▸ **Passage provided**
....
Read: Luke 2:21-35
The worship and work of Christmas continues beyond a special day of gifts and food. The first Christmas was free of sentiment and nostalgia but filled with revelation and promise. There were no accumulated habits and traditions that distanced Mary and Joseph from the real world. They suffered no emotional hang-over after Christmas day. There were no huge credit card bills or overdrawn bank accounts. Christmas was the commencement of a life filled with challenge, heart-break and commitment.
Each day is now measured in reference to the reality of Christ. On the eighth day they fulfilled the angel’s command and named their newborn son, Jesus. Some forty days later they entered the temple with their sacrifice to consecrate Jesus. They followed the
rhythm and pattern laid down by the Law and God used their obedience as an occasion for revelation. Simeon was late for Christmas until he saw Jesus and took him up in his arms. He saw in him what only the Holy Spirit could have revealed. “Blessed are you, Simeon, because flesh and blood did not reveal this to you.” In this little child Simeon saw by faith the fulfillment of God’s promise. “For my eyes have seen your salvation.”
Prayer: Father, teach us to number our days the way Simeon did that we may gain a heart of wisdom. May our plans and hopes revolve around You, O Lord. May we see Your light of revelation and behold Your glory. Help us not to fall back into an existence that lives without promise or hope. Amen.
Read: Luke 2:8-20
The truth of Christmas is inexhaustible. We discover it not in the exchange of presents or elaborate meals but in quiet reflection on God’s great gift of salvation through Jesus Christ. We have to step back from the struggle and strain of daily living and pause to reflect on what God is doing. God sends “shepherds” proclaiming and confirming His truth. It’s up to us to ponder the truth.
The real meaning of life is not self-evident. If we add up all the data we do not arrive at the truth. God’s commentary on life takes us beyond appearances and beneath the surface of things and reveals the meaning of life. The truth of Christ must be taken into our heart and allowed to permeate our life. If we do not internalize the truth we live shallow lives. We stay on the surface, fearful that any contemplation may make us too serious or too concerned about what concerns God.
....
▸ **Given entries**
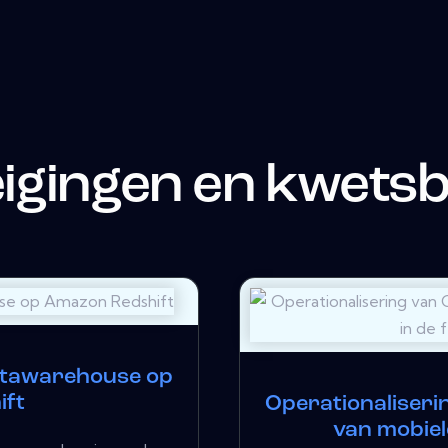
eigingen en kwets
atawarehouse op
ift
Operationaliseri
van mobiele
....
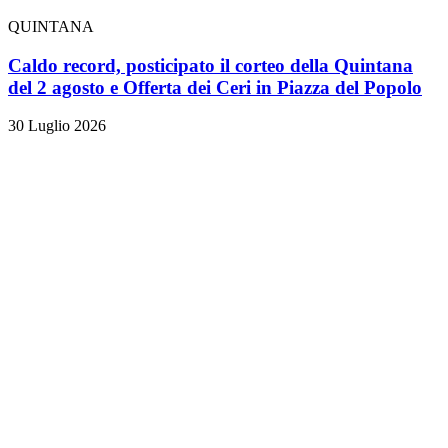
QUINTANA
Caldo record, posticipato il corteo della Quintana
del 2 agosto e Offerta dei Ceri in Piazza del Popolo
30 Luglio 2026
....
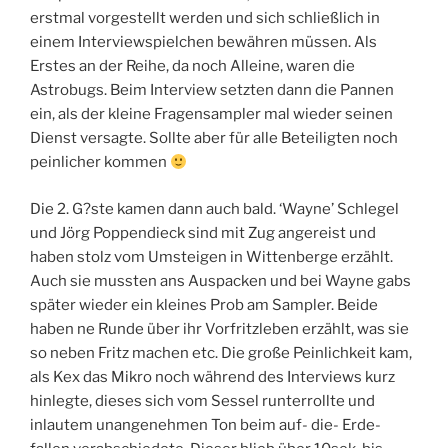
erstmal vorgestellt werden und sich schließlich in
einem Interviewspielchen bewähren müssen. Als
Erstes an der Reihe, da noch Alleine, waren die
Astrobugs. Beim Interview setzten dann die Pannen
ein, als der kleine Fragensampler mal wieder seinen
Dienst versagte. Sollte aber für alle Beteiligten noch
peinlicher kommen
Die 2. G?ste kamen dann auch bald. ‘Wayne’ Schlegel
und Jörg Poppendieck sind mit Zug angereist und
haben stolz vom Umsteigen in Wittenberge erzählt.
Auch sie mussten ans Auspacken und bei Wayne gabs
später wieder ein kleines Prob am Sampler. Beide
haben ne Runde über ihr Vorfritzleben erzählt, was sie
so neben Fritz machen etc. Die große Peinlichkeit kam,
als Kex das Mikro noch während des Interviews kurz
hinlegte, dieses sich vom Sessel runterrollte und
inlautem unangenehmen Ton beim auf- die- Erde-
....
▸ **Problem**
Please continue the Christmas devotional on Luke 2, picking up right after its final sentence. The items have no role in this.

▸ **Task answer**
Prayer: Heavenly Father, we are like Mary – we can’t fully comprehend all that Your Son means to us. Your truth is greater than our capacity to take it in. We have nothing but our deepest devotion to give You in exchange for the gift of Salvation. Help us to honor You more and yet more. Amen.
Luke 2:15 – “When the angels had left them and gone into heaven, the shepherds said to one another, “Let’s go to Bethlehem and see this thing that has happened, which the Lord has told us about.”
The witness of the angels was not an end in itself. The song of the heavenly host was not the grand finale to a moving performance. It never occurred to the shepherds to soak up the spectacle and then go out for pizza or go back to sleep. Revelation called for response. Worship provoked involvement. They could not simply turn off what they had seen or switch back into their normal routine.
They had to go and see what had happened. The blessing of preparation and proclamation led to the presence of Christ. And what they found did not disappoint them! It thrilled them. It is difficult to imagine a greater contrast between the angelic shout of “Glory to God in the highest” and the earthly sights and sounds of an infant, crying and cooing in a manger. But they believed. It was “just as they had been told.”
Prayer: Heavenly Father, help us to discover the presence of Christ in the world in which You have called us to live. Enable us to glorify and praise You for all the things we have heard and seen. May we respond to you in ways that confirm Your witness and rejoice in Your work. Amen.
Read: Luke 2:8-20
Our dashing around at Christmas time is in sharp contrast to the stillness of that first Christmas eve and the speechlessness of the shepherds. Immersed in noise and traffic we hustle another Christmas season. We seem oblivious to the fact that God used the quietest sanctuary he could find to host the heavenly choir. What possesses us to do what we do in the days leading up to Christmas? Whatever it is may be more demonic and perverse than we realize.
Prayer: Quiet us down, Lord, center us in Christ. Open us up to the wonder of Your Salvation. Lead us not into temptation but deliver us from all evil. We pray for Your favor and seek Your glory. Amen.
Read: Luke 2:8-20
We get the feeling that heaven had waited a long time for this moment. In the fullness of time and in just the right place Christ finally arrived. He came in answer to mankind’s great need of redemption. He came in fulfillment of prophecy. He came “to shine on those living in darkness.” But the angel only said; “This will be a sign to you: You will find a baby wrapped in strips of cloth and lying in a manger.” He offered no Old Testament quote. Nor did the Angel give a lengthy explanation. Instead, the Angel used simple things like strips of cloth and a manger as confirmation. So much could have been said, but the angel was content to use only the immediate circumstances as a sign.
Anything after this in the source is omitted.